The 2012 Annual General Meeting was held on 24th May
The minutes of the previous AGM on 27th May 2010 were agreed to and apologies were received. The Chairman's report was read out, a copy of which follows later. The Treasurer also provided a report. All members of the Committee were re-elected and the officers remain in place.
Once the business of the AGM closed members were advised of a proposed visit to a garden in Hundon on Sunday 24th June and a members and guests only barbecue to be held in July. Speakers for the meetings were discussed and suggestions for future speakers were welcomed. Rob Elston provided us with information about the possible purchase of an apple press which could not only be used by the Gardening Club but could involve the local school and be used by village members.
We then considered the future of our annual show which is usually held in August. The 2012 Show will have the same format as that in previous years with classes in vegetables, fruit, cut flowers, container grown plants, flower arrangements, crafts, cookery and a children's section. Because some of the classes are very poorly supported we may consider a members only show which would be restricted to vegetables, fruit and flowers and which could take place during the September Gardening Club meeting. There were no disagreements or further comments made during the AGM.
Four members had been asked to form a "Gardeners' Question Time" panel and were put on the spot answering queries from members and looking at specimens of ailing plants. They were also asked to provide topical tips.
It was an extremely enjoyable evening and we were provided with wine and nibbles.
I am pleased to report another successful year for Ashdon Gardening Club both financially and socially.

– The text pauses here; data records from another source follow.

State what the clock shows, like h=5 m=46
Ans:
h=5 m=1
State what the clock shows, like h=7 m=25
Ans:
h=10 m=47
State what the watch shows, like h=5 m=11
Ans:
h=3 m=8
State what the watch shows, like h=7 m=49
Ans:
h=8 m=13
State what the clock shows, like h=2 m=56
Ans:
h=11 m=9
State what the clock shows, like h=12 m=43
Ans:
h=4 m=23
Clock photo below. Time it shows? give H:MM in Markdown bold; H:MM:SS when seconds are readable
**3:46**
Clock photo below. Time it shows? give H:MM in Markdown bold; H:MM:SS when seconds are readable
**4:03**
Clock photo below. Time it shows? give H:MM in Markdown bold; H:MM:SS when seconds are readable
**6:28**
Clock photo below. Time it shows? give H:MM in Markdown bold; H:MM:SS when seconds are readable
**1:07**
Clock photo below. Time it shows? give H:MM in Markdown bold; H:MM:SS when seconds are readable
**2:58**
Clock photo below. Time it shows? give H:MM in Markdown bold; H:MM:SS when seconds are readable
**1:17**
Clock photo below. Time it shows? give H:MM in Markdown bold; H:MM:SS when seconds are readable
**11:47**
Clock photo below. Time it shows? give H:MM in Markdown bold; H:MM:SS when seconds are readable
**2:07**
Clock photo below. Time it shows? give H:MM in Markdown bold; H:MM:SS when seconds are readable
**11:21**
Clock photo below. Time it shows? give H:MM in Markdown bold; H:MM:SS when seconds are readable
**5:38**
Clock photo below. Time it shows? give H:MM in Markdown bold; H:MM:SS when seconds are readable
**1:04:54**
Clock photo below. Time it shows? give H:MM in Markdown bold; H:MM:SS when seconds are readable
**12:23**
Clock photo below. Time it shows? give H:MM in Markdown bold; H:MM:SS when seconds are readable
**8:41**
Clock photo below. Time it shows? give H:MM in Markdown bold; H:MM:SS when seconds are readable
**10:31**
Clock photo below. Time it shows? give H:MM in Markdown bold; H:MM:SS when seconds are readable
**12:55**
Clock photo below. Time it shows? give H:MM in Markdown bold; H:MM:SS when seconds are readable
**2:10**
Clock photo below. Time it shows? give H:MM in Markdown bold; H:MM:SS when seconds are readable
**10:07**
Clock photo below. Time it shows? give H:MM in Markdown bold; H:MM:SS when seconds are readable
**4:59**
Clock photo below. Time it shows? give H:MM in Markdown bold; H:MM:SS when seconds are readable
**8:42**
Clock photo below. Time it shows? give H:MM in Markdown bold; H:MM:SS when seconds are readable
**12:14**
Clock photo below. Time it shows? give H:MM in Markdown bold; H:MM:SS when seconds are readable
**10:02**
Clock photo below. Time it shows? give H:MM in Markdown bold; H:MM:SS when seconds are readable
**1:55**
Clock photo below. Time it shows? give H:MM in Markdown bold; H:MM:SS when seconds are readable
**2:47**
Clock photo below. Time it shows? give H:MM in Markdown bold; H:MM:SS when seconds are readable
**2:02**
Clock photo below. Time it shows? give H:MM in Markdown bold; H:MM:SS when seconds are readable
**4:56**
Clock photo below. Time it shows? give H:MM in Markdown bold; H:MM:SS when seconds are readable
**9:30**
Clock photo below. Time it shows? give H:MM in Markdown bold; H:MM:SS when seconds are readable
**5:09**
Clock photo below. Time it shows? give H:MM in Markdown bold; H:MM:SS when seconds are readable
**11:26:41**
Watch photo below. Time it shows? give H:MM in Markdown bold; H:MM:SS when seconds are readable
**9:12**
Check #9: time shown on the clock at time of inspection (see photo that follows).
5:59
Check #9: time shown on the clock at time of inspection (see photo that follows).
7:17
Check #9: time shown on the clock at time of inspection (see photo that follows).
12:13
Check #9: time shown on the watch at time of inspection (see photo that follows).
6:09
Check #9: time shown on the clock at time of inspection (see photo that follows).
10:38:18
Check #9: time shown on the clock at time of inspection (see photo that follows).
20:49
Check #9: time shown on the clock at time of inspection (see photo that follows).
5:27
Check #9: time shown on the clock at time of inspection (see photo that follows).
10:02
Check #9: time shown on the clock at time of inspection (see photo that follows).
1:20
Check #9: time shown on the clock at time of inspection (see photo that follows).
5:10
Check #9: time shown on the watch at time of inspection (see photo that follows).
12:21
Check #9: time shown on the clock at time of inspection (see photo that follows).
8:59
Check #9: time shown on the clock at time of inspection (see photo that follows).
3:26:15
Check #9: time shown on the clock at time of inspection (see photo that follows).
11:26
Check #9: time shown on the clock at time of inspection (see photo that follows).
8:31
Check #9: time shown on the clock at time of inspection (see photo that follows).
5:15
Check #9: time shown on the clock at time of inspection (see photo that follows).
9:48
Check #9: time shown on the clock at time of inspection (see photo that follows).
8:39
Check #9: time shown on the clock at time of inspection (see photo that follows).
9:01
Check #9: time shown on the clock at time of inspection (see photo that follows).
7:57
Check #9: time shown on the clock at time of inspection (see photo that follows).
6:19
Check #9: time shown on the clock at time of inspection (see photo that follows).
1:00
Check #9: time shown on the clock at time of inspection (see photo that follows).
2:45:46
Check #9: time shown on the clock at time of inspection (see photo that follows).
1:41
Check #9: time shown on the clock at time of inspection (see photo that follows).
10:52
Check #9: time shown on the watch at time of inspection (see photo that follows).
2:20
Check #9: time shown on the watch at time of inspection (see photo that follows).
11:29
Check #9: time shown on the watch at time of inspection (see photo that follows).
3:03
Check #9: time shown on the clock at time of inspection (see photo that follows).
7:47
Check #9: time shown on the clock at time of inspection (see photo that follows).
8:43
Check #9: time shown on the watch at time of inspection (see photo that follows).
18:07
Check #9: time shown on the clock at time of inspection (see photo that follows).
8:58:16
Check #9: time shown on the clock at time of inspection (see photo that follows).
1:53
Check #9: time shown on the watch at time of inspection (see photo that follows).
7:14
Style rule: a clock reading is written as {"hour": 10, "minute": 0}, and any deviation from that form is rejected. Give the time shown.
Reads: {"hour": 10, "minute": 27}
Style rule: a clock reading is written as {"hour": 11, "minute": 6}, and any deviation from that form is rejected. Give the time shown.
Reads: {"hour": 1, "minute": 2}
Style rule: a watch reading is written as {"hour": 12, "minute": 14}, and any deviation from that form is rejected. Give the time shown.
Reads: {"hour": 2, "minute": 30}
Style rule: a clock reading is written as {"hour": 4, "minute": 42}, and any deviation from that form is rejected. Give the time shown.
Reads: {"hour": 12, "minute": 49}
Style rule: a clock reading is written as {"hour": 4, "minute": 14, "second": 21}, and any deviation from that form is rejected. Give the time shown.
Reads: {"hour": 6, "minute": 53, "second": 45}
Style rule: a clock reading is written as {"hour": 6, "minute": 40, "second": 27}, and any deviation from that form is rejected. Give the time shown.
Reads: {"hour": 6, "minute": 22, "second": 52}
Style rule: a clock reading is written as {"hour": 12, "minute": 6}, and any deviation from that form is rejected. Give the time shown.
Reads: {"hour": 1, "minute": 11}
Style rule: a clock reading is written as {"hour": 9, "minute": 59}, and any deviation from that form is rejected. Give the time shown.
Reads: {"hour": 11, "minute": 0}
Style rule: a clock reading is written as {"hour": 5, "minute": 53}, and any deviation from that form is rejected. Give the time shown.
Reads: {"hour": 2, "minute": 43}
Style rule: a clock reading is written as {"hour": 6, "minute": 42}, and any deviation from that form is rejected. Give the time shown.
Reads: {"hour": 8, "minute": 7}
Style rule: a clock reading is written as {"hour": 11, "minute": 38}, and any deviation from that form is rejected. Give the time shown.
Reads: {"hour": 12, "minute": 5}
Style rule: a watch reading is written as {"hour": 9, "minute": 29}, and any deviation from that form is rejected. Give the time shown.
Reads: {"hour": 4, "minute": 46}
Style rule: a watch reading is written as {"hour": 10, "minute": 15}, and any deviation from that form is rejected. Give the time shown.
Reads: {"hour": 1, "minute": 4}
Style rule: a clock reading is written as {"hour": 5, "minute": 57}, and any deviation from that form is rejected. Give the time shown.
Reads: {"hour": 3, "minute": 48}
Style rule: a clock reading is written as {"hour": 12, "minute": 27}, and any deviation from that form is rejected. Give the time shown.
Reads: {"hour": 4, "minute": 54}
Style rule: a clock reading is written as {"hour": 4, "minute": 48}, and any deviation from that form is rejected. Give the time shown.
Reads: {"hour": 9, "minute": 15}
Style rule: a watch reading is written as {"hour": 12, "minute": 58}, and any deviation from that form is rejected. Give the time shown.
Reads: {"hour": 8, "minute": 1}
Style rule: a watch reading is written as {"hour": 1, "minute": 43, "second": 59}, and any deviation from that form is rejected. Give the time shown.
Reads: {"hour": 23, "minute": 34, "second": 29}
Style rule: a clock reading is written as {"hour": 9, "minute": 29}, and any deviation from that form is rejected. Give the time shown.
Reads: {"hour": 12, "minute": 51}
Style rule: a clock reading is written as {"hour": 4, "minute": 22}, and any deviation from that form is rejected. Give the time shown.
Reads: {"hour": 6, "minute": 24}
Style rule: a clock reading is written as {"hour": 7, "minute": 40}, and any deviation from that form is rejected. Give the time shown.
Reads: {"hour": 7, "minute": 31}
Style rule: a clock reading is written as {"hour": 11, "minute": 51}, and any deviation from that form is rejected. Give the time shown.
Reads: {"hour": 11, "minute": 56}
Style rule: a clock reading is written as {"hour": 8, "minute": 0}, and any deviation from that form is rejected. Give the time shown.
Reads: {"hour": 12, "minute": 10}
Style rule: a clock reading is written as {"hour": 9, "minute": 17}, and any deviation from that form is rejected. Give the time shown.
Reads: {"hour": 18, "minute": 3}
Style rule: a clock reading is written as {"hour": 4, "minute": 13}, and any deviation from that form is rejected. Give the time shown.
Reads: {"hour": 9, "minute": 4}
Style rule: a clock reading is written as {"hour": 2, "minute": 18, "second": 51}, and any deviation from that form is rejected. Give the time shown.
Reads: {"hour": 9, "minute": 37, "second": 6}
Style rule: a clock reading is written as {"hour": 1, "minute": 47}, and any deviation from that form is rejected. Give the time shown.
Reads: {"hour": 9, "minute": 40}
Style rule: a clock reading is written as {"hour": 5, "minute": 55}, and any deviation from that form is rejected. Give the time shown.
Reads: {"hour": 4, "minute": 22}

We have had 6 speaker meetings kindly organised by Rob Elston ranging from Hostas and Container Plants to Self Sufficiency and Garden Design. I am assured by Rob that we shall have an equally eclectic selection in the forthcoming year.
We have enjoyed 2 social events – the Wine and Cheese party in January and the Barbeque in July. Thanks to Janet and Mike Elsey for organising the catering at tonight’s AGM and at the January Social, and thanks to all the committee for their help at both events.
There were 2 outside visits, one to a delightful house and garden near Dunmow the name of which I now cannot remember and a walk around Members gardens in the village. Thanks to Lisa, Hilary and other members of the committee for organising that.
The Plant sale was its usual success and thanks to all of you for your plants. It contributes a great deal to our finances as does the monthly raffle organised by Marion Wrigley.
The website run by Gillian Brooker continues to be a valuable tool in attracting and communicating with members so thank you Gillian and thank you also for your work on the Handbook.
This will be the last year that we organise the Ashdon Show so I would like to see a bumper crop of entries particularly in the members section for which we shall be distributing the plants this evening. Richard will talk about what we intend to do to replace the show later in the evening after the AGM.
Finally I would like to thank you all for your support during the year particularly as, when I came to write these notes, I realised I had missed half of the meetings and other members of the committee had stood in for me. My personal thanks to them.